Pendant ce temps, on apprend que le Haut Conseil des Familles a confié à l’agence ASDO la lourde mission de travailler sur le « lexique des personnes âgées ». Comprenez : quels termes utiliser pour désigner nos aïeuls afin d’éviter les discriminations. Combien de réunions et quel coût pour de la sémantique pendant que la Sécurité Sociale se meurt ?
Et pour finir, encore un exemple de décision irrationnelle : la CPAM de l’Yonne a décidé de restreindre l’envoi des TROD angine, en priorisant les cabinets qui l’utilisent peu.

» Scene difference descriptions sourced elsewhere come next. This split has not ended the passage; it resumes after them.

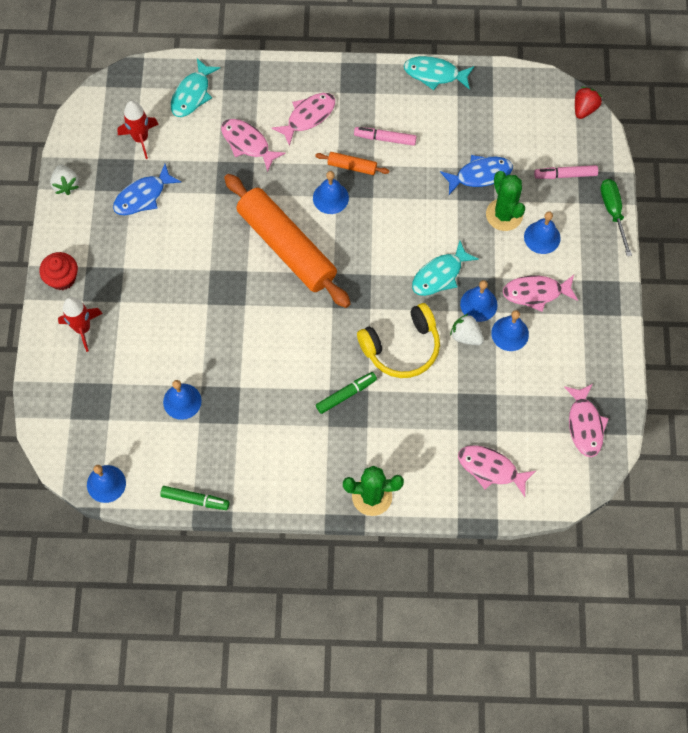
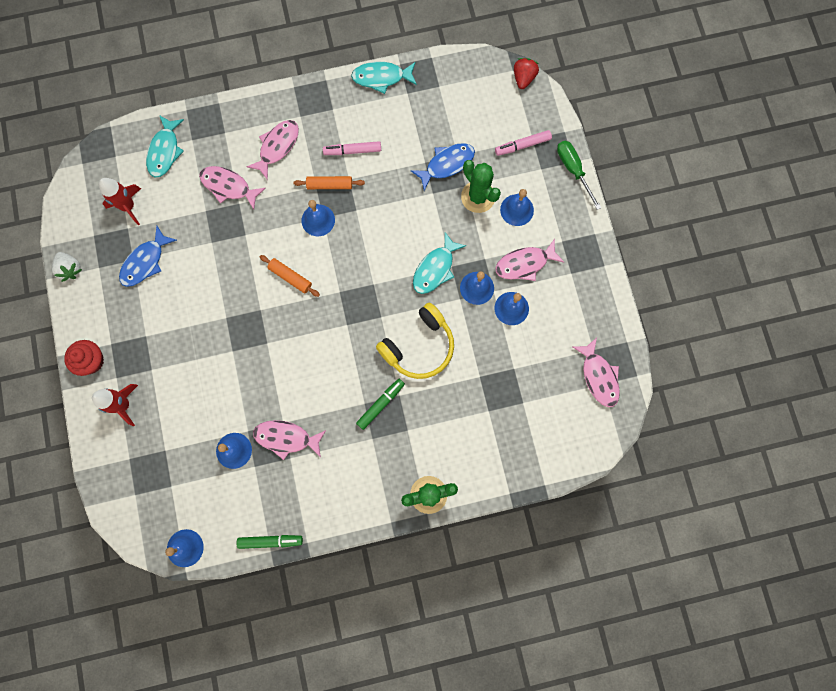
camera: 15 degrees left, 10 degrees up
(287, 247) = (290, 277): orange rolling pin -> orange rolling pin, size x0.41
(466, 336) = (473, 321): white strawberry -> none
(491, 469) = (527, 440): pink fish -> pink fish (286, 438)

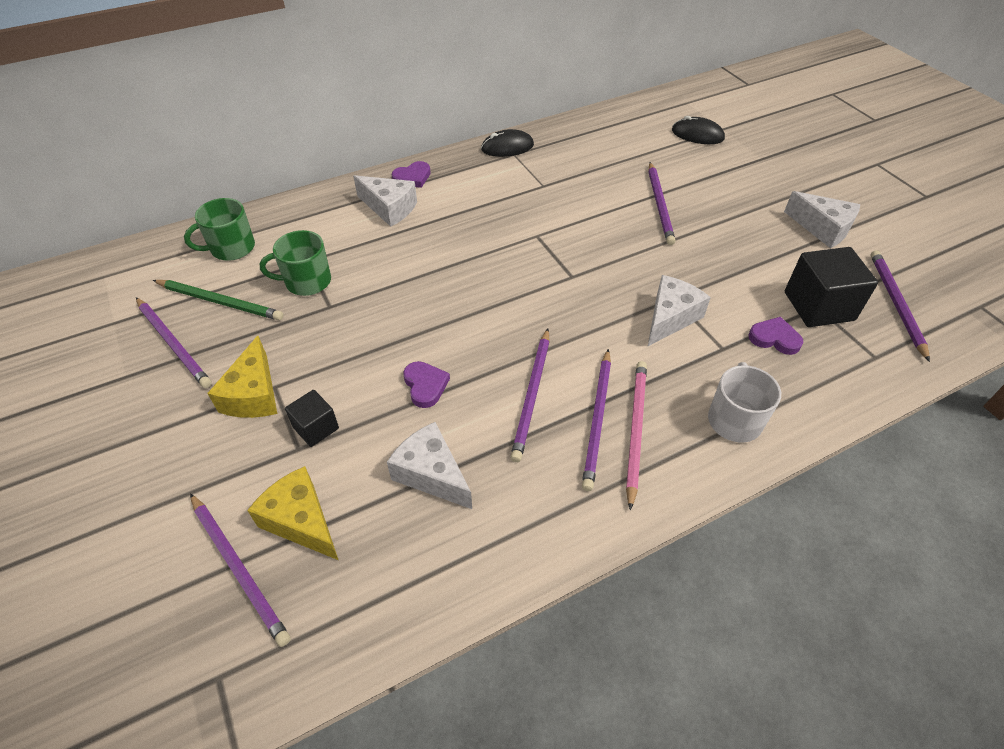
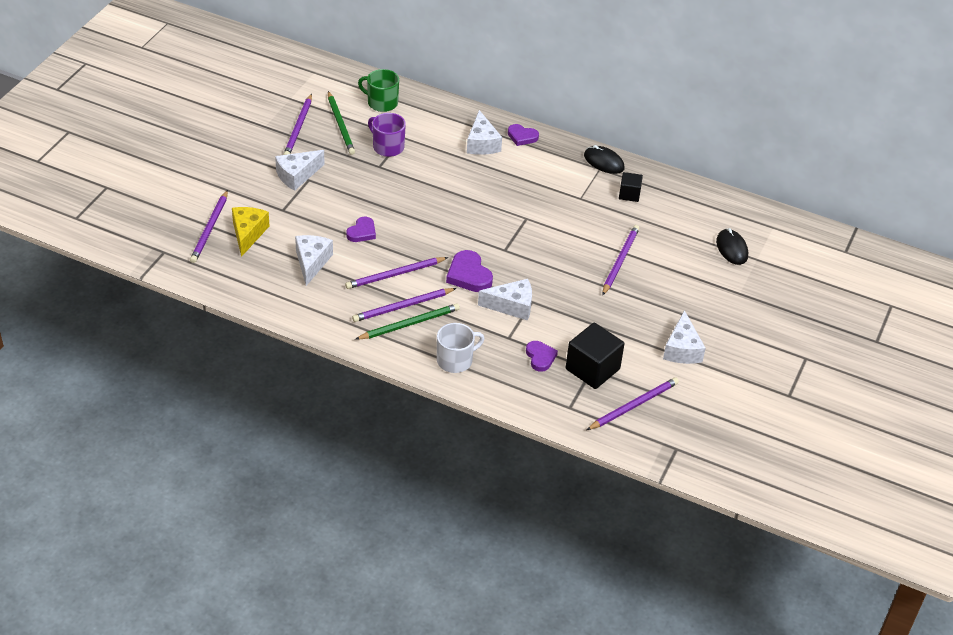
camera: 50 degrees right, 5 degrees down
(253, 394) = (297, 175): yellow cheese -> white cheese
(306, 281) = (387, 147): green mug -> purple mug
(316, 428) = (299, 208): black cube -> black cube (629, 194)
(589, 327) = (469, 275): none -> purple heart
(635, 430) = (410, 324): pink pencil -> green pencil
(659, 205) = (620, 261): purple pencil -> purple pencil turned 150 degrees clockwise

Donc si vous êtes un médecin qui en a peu besoin (patientèle âgée, exercice de médecine générale à temps partiel, …) vous pourrez en recevoir beaucoup. Si au contraire vous voyez beaucoup d’enfants, participez au SAS ou consacrez du temps aux soins non programmés, vous serez limités. Sans doute parce que les médecins yonnais abusent des TROD : ils les mangent, ou ils en font 3 par patient pour être bien certains du résultat ?
Petite note optimiste cependant : vous avez vu le nombre de communiqués communs ? Certes, ce ne sont que des communiqués, mais ces mesures, toutes plus lunaires les unes que les autres, auront au moins eu l’avantage de rapprocher les médecins.
Je vous souhaite de très bonnes vacances, loin de ces vicissitudes.